=== JOB ITEM ===
Run through the records and show each line that includes the string "Hair".

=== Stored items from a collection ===
━━━━━━━━━━━━━━━━━━━━━━━━━━━━━━

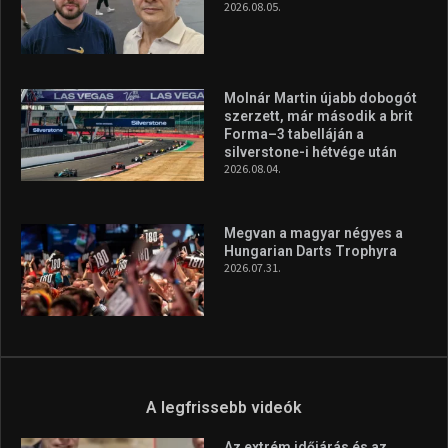
2026.08.05.
Molnár Martin újabb dobogót
szerzett, már második a brit
Forma–3 tabelláján a
silverstone-i hétvége után
2026.08.04.
Megvan a magyar négyes a
Hungarian Darts Trophyra
2026.07.31.
A legfrissebb videók
Az extrém időjárás és az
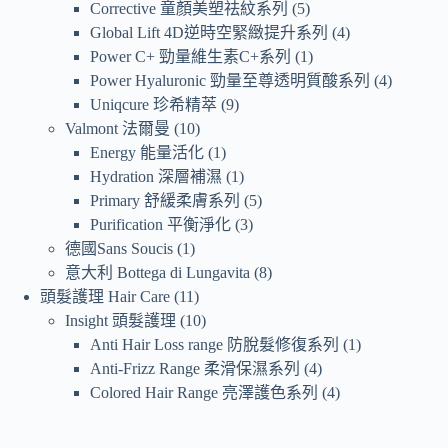
Corrective 童顏美塑祛紋系列
5
Global Lift 4D逆時空緊緻提升系列
4
Power C+ 勁量維生素C+系列
1
Power Hyaluronic 勁量至尊透明質酸系列
4
Uniqcure 珍希精萃
9
Valmont 法爾曼
10
Energy 能量活化
1
Hydration 深層補濕
1
Primary 舒緩柔膚系列
5
Purification 平衡淨化
3
德國Sans Soucis
1
意大利 Bottega di Lungavita
8
頭髮護理 Hair Care
11
Insight 頭髮護理
10
Anti Hair Loss range 防脫髮修復系列
1
Anti-Frizz Range 柔滑保濕系列
4
Colored Hair Range 亮澤護色系列
4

━━━━━━━━━━━━━━━━━━━━━━━━━━━━━━

=== TASK RESPONSE ===
頭髮護理 Hair Care
Anti Hair Loss range 防脫髮修復系列
Colored Hair Range 亮澤護色系列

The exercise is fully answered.